Another critical point is that God creates us with free will. We have the freedom to choose good or bad. If God continually intervenes in our will and makes us choose only good, then we do not have free will and we cease to be humans. We become like animals following our instinct.  This is also another lesson Job needed to learn from God.

 

As human beings, we need to have a reason for everything around us. We need to make sense of pain and suffering. Knowing the purpose will not change the reality of your pain and sorrow. But you have our Lord Jesus Christ, who will comfort you. He can help you step-by-step to help you to continue your life and to make it through.

 

Kushner points to us the right question “"All we can do is try to rise beyond the question 'why did it happen?' and begin to ask the question 'what do I do now that it has happened?'" [Kushner, page 71]. You have the right to be angry at God. Our Lord Jesus welcomes your honest feelings. But after you complain, ask him to give you the strength and the faith to make it through.

You might not be able to control the forces that make you suffer, “but we can have a lot to say about what the suffering does to us, and what sort of people we become because of it” (Kushner 64). This is another lesson for Job to learn.

 

Eventually, Job says his famous words

 In chapter 42:4-6

4 Hear now, and I will speak;
I will ask, and You will inform me.
5 I had heard You with my ears,

But now I see You with my eyes;

6 Therefore, I recant and relent, Being but dust and ashes.

 

 

The traditional interpretation understands these verses to mean Job’s repentance. But repent is too strong for The Hebrew word נָחַם (nacham) and leaves a false impression. This is not the typical Hebrew term for “repentance.” In fact, these verses do not indicate repentance at all. The Hebrew word נָחַם (nacham) appears six times in the book of Job and in each time means, “to comfort.” Job in chapter 42:6 is comforted when God finally talks to him directly.
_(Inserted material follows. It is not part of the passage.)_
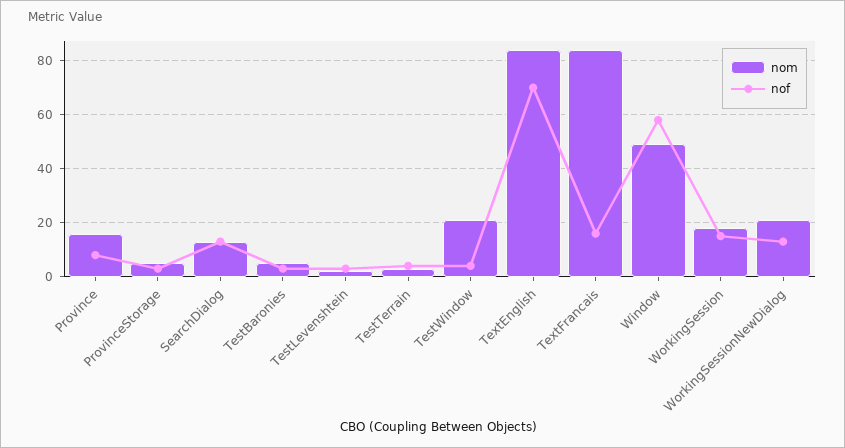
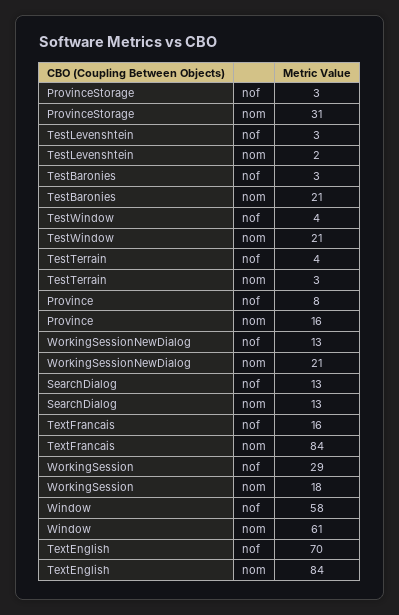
nom, ProvinceStorage: 5 -> 31
nom, TestBaronies: 5 -> 21
nom, Window: 50 -> 61
nof, WorkingSession: 15 -> 29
Job takes back his words. He describes himself as dust and ashes, which indicates that Job acknowledges his limitation. Job realizes that he cannot limit God to his inherited theology or put God in a box.

After encountering God, Job understands God differently. His relationship with God is no longer based on his inherited theology but on his personal experience.

 

 

[1] This sermon is inspired by Harold S. Kushner, When Bad Things Happen to Good People.